Auch Jay starrt, hat aber den selben mörderischen Ausdruck in den Augen wie ich.
"Ich konnte nicht früher nach Hause kommen, weil ich nicht wollte das du es siehst." beginnt sie zu erklären und schnieft. "Als wir ankamen war alles okay, aber Abends, als wir aus waren und Adam sich mal wieder daneben benahm, habe ich ihn an geschrien. Ich wollte das er endlich aufhört mich wie Scheiße zu behandeln. Ich wollte das er aufhört mit anderen zu flirten. Sobald wir alleine waren schlug er zu. Er hat nicht aufgehört, selbst als ich am Boden lag."
Wut lässt Tränen in meinen Augen aufsteigen, aber ich weigere mich sie gewähren zu lassen. All das was ich jetzt höre schickt mich zurück in eine Zeit, lange bevor Mariella auf der Welt war. Es erinnert mich daran wie damalige Geschäftspartner mit Frauen agierten. Wie angewidert ich das ganze betrachtete, aber nie den Mund aufgemacht hatte.
"Am nächsten Tag hat er sich entschuldigt und ich war dumm genug zu glauben das er es ernst meint, aber es wurde nur noch schlimmer. Er verbot mir lange Gespräche nach Hause zu führen, weil er den Verdacht hatte ich würde um Hilfe bitten. Eines Abends, als er wieder einmal länger alleine unterwegs war, brachte er ein paar Leute mit aufs Zimmer. Er hatte die Clique erst kennen gelernt und alle waren stock besoffen, auch er. Ich wollte aus der Situation raus, aber er ließ mich nicht. Er führte mich vor als sei ich irgend ein Objekt das zur Versteigerung stand. Als ich mich wehrte und auf den Knien auf dem Boden landete, drückte er mich mit seinem Fuß in meinem Rücken noch weiter runter. Alle haben gelacht."

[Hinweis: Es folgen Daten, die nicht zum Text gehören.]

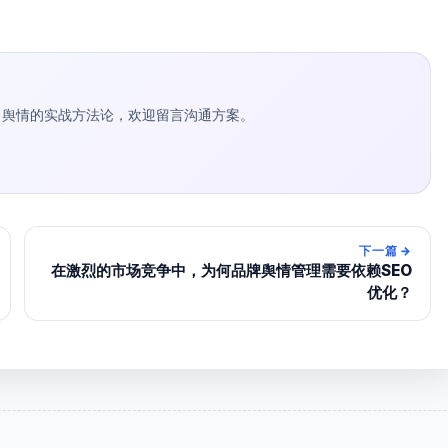
种草 / 舆情的实战方法论，欢迎留言沟通方案。
下一篇
→
在激烈的市场竞争中，为何品牌舆情管理需要依赖SEO
优化？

Sarah greift nach Mariella's Hand und als ich für einen kurzen Moment in ihr Gesicht blicke sehe ich den Schmerz über die Erzählungen meiner Tochter, aber ich sehe auch die Tränen, die sich langsam ihren Weg bahnen. Jay's schnauben zeugt von purem Hass.

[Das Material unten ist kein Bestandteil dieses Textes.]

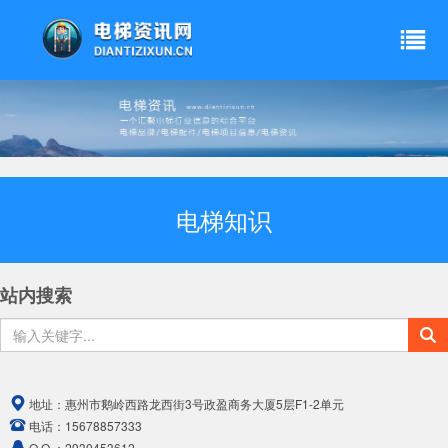
电梯知识
站内搜索
地址：
惠州市鹅岭西路龙西街3号政盈商务大厦5层F1-2单元
电话：
15678857333
Q Q ：
2930453612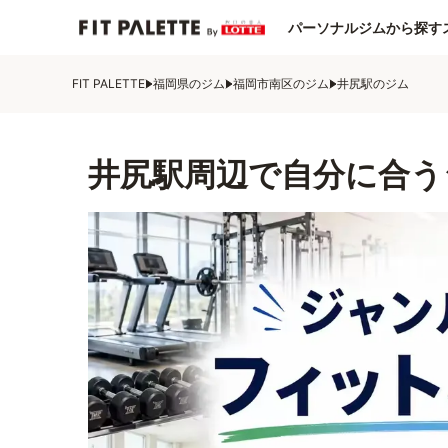
パーソナルジムから探す
FIT PALETTE
福岡県のジム
福岡市南区のジム
井尻駅のジム
井尻駅周辺で自分に合う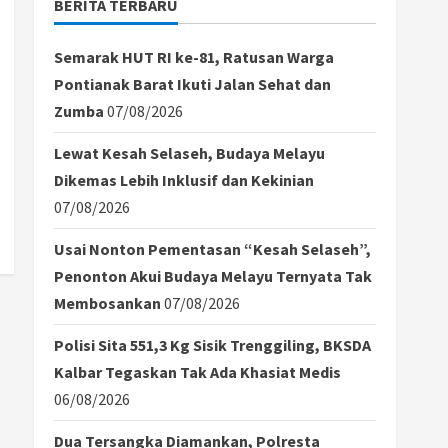
BERITA TERBARU
Semarak HUT RI ke-81, Ratusan Warga
Pontianak Barat Ikuti Jalan Sehat dan
Zumba
07/08/2026
Lewat Kesah Selaseh, Budaya Melayu
Dikemas Lebih Inklusif dan Kekinian
07/08/2026
Usai Nonton Pementasan “Kesah Selaseh”,
Penonton Akui Budaya Melayu Ternyata Tak
Membosankan
07/08/2026
Polisi Sita 551,3 Kg Sisik Trenggiling, BKSDA
Kalbar Tegaskan Tak Ada Khasiat Medis
06/08/2026
Dua Tersangka Diamankan, Polresta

"Er wollte das ich bettle. Und das habe ich, obwohl ich wusste das er weiter machen würde. Ich wollte nur das es irgendwie endet." erklärt Mariella weiter. "Einer der Typen außer Clique griff mich schließlich an. Er half mir auf die Beine, begrapschte mich dann aber. Egal wie sehr ich versuchte ihn abzuwehren, ich hatte kaum eine Chance. Dann erhob Adam seine Stimme, sagte, daß er nicht teilen würde weil ich ihm allein gehöre und zog mich zu sich. Als er dann anfing mich aus meiner Kleidung zu schälen und ich mich wehrte, hauchte er das er es mag wenn ich das tue. Ich hab geweint und gebettelt er möge aufhören, aber er hat weiter gemacht. Seine neuen Kumpels hielten mich fest als Adam meinen Slip zerriss. Und sie lachten und jubelten als er mich vergewaltigte."

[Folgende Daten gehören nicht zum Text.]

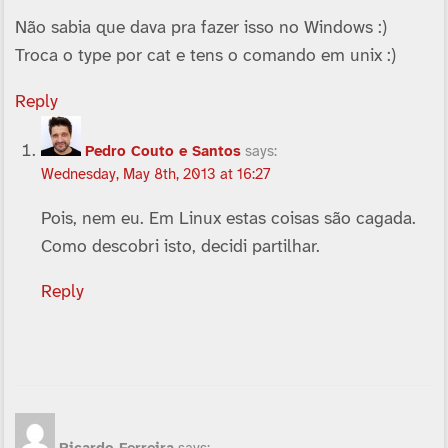
Não sabia que dava pra fazer isso no Windows :)
Troca o type por cat e tens o comando em unix :)
Reply
Pedro Couto e Santos
says:
Wednesday, May 8th, 2013 at 16:27
Pois, nem eu. Em Linux estas coisas são cagada.
Como descobri isto, decidi partilhar.
Reply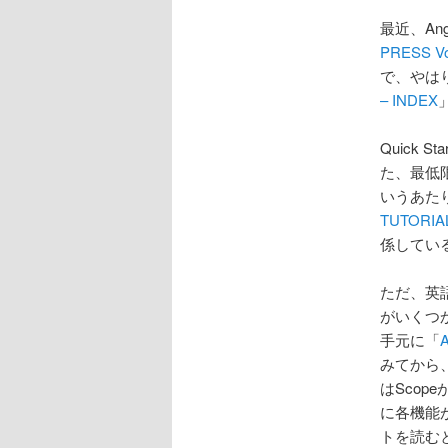
ョ
ン
最近、An
PRESS Vo
で、やは
– INDEX
Quick
た、最低
いうあた
TUTORIA
係してい
ただ、英語
がいくつ
手元に「
みてから、
はScop
に各機能
トを読む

Die beiden Frauen im Raum weinen bitterlich und Sarah drückt Mariella so fest sie kann an sich. Geschockt von dem was ich gehört habe zeige ich kaum eine Reaktion, starre nur geradeaus - während Jay schon auf Hochtouren läuft. Er weiß was es heißt hilflos mitansehen zu müssen und nicht eingreifen zu können. Das ist etwas, das er leider bereits in sehr frühen Jahren gelernt hat und es reißt eine alte Wunde auf, von der er sich nur sehr schwer erholt hat.
In diesen frühen Morgenstunden bin ich nichts weiter als ein Vater, der die Qualen seiner Tochter im Kopf immer wieder erlebt und kaum imstande ist etwas dagegen zu unternehmen.
Doch die andere, weitaus düstere Seite an mir plant bereits Rache.